Das três verdades perecíveis ao humor

São três as verdades que, longe de serem absolutas, perecem ao subjectivismo individual e são alvo do discernimento daqueles que as observam. Falamos, pois, da condição do indivíduo perante os demais e a forma como ele é sujeito ao humor e à disposição [que lhe é] alheia, e a forma como esse humor e essa disposição o afecta bem como [por sua vez] àqueles outros:
  1. Ser-se amado
  2. Ser-se odiado
  3. Ser-se ignorado

Parece-nos evidente que destas três verdades, a primeira é a mais desejável e aquela a que todos os indivíduos anseiam. O amor do próximo é o bem mais precioso que o indivíduo pode obter dos seus semelhantes e congéneres. É também aquele que enaltece o espirito à felicidade do convivio, ao reconhecimento do seu próprio valor perante aqueles cujo amor é igualmente retribuído por ele, e, de igual forma, o sustento e o consolo para aqueles de alma atormentada.
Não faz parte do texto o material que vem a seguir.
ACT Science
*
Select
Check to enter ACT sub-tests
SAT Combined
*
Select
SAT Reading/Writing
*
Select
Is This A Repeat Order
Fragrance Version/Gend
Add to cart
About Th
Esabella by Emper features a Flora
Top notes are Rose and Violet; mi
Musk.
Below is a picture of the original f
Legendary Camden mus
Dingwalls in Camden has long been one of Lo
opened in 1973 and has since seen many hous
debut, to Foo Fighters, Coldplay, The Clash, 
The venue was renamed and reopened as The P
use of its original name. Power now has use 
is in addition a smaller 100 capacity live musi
Pois que muitos são os tormentos que o afecto cura melhor que o Tempo, quando o Tempo aparenta ser o arqui-inimigo da felicidade.

O indivíduo que é odiado, por sua vez, é alvo do escrutínio dos demais e também do medo e da Ira. Aquele que é odiado pela sua personalidade é-o também pelas suas acções, se bem que entre o pensamento e a acção diste um longo caminho, por vezes mesclam-se como se a intenção e o agir fossem um só. E muitos daqueles que são alvo do ódio alheio são-no por incompreensão daqueles outros. Especialmente se as suas atitudes não forem correctamente interpretadas ou se ao próprio indivíduo lhe carecer a noção do seu próprio agir. Mas desenganai-vos se pensais que aquele-que-é-odiado não possa ser [ou seja efectivamente] amado por outros mais. Mesmo ao mais temivel e terrivel dos indíviduos lhe cabe a sua porção de amor. Também dele se contam afectos e a admiração daqueles que lhe são mais próximos, por mais ignóbil que a sua existência possa parecer. E há mesmo aqueles indivíduos que preferem o ódio geral ao amor e às afeições pessoais, quer por auto-comisceração, quer por repugnância da vida social.
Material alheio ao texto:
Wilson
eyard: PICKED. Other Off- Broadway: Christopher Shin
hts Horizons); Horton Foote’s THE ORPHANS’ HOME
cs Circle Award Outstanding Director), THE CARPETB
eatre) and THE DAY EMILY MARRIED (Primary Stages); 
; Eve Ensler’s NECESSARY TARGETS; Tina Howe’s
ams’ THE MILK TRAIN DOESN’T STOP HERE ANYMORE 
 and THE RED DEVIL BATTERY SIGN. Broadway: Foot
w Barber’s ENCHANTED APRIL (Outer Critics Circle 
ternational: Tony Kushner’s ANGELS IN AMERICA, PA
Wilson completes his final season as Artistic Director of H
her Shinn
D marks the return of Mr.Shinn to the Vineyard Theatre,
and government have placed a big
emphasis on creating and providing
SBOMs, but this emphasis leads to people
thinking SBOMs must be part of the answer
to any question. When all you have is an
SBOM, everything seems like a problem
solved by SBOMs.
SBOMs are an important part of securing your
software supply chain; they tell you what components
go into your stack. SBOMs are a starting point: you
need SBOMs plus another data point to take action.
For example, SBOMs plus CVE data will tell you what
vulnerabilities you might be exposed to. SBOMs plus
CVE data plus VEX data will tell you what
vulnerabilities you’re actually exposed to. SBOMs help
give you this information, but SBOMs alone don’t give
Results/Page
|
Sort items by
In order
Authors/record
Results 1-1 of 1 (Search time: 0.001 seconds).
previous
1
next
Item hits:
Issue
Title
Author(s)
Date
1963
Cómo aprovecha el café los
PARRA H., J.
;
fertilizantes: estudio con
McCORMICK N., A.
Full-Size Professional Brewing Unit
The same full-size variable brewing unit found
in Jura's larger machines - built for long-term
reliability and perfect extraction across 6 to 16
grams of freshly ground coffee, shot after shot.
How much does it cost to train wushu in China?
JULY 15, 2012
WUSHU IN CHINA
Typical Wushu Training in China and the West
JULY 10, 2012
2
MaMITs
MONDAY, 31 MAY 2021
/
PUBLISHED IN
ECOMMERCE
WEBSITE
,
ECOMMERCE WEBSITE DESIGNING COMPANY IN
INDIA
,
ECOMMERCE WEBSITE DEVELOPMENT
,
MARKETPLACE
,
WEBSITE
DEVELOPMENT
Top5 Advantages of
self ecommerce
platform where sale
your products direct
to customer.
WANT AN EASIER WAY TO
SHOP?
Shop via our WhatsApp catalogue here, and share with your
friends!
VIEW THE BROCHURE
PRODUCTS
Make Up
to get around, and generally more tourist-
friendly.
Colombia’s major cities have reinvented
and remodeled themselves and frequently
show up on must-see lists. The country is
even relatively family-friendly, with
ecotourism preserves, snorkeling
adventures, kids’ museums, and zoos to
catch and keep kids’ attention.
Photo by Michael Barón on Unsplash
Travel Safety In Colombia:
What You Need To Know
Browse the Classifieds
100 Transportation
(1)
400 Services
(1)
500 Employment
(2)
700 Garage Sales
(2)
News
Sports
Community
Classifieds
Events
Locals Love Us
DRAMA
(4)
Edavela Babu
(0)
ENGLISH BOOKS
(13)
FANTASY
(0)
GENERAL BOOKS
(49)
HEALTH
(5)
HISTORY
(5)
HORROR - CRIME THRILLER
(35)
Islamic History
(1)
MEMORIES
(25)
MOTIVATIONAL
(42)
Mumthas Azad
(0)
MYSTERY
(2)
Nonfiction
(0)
A terceira verdade perecível ao humor é aquela que de longe qualquer indíviduo pode desejar para si. Pois que ser-se amado por todos é a excelência da pertença afectuosa; ser-se odiado, como visto, não carece do seu próprio reconhecimento, mas ser-se ignorado pelos demais é semelhante a não existir. É a não-pertença, o não-afecto, o não-ódio, o não-se-ser.

Imaginai-vos invisíveis aos olhos, ao pensamento e ao coração dos demais. Imaginai também que nenhum laço afectuoso vos sustenta, nenhum clamor é-vos responsabilizado, que a vossa própria figura, o vosso próprio pensamento e o vosso próprio coração é nulo de valor. O que é o Mundo senão um lugar vago e apático para aquele-que-é-ignorado? Mas nem a esse indivíduo lhe falta o afecto. Pois que todos os indivíduos são ignorados na medida em que não são reconhecidos pelos demais, quer pela falta de laço afectuoso para com eles ou por reconhecimento de acções injustas que lhes inflencie desta ou de outra qualquer forma. Para se ignorar é necessário primeiro o seu reconhecimento [como ser existente] e se daí advir a apatia para com o indivíduo, também ele se tornará apático para com os outros. Ignorar este ou aquele individuo não lhe nega a possibilidade dele ser amado ou odiado, de lhe caber em sorte uma boa familia e bons amigos ou de ser alvo de conflito. Sois inevitavelmente amados/as, odiados/as e ignorados/as pelo humor momentâneo daqueles que vos rodeiam. Estas são as três verdades que ao individuo lhe cabe segundo o humor que lhe é alheio e perante o qual a sua postura perece e se modifica e se transforma independentemente da sua própria vontade e do seu próprio agir.